In some ways, while making information more internationally accessible—Cairo from a laptop—we entrench ourselves more deeply nationalistically. All the world becomes familiar, mapped out; it becomes increasingly difficult to put stock in narratives by journalists or explorers claiming access to previously undiscovered regions or voyages into some exotic heart of darkness. The change can be tracked on a small scale in the kinds of grants awarded by Harvard’s Office of Career Services: According to one representative, traveling fellowships now more often cover work for international organizations and NGOs than individual exploratory ventures.
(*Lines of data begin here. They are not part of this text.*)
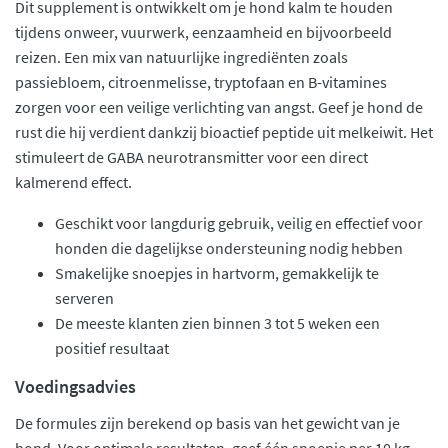
Dit supplement is ontwikkelt om je hond kalm te houden
tijdens onweer, vuurwerk, eenzaamheid en bijvoorbeeld
reizen. Een mix van natuurlijke ingrediënten zoals
passiebloem, citroenmelisse, tryptofaan en B-vitamines
zorgen voor een veilige verlichting van angst. Geef je hond de
rust die hij verdient dankzij bioactief peptide uit melkeiwit. Het
stimuleert de GABA neurotransmitter voor een direct
kalmerend effect.
Geschikt voor langdurig gebruik, veilig en effectief voor
honden die dagelijkse ondersteuning nodig hebben
Smakelijke snoepjes in hartvorm, gemakkelijk te
serveren
De meeste klanten zien binnen 3 tot 5 weken een
positief resultaat
Voedingsadvies
De formules zijn berekend op basis van het gewicht van je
This is why the clear presence of the journalist, and the media’s incessant coverage of its own activity, is a refreshing change. There is something touchingly idiotic, and sublimely old-fashioned, about the spectacle of these reporters who still feel the need to enter the fray. In July of last year, The Guardian published an obituary for Basil R. Davidson, a reporter who made his name covering the death throes of Portuguese colonial influence in Africa before the Carnation Revolution. Davidson was the product of a different time, journeying solo through the continent to record its unwritten history. Later in the year, the same publication reported the passing of one of its younger journalists, who had died a quiet death in the office. His task had been to write reports on countries around the world, but he’d never had to leave his desk.
Jessica A. Sequeira ’11, a former Crimson associate editorial editor, is a Social Studies concentrator in Winthrop House.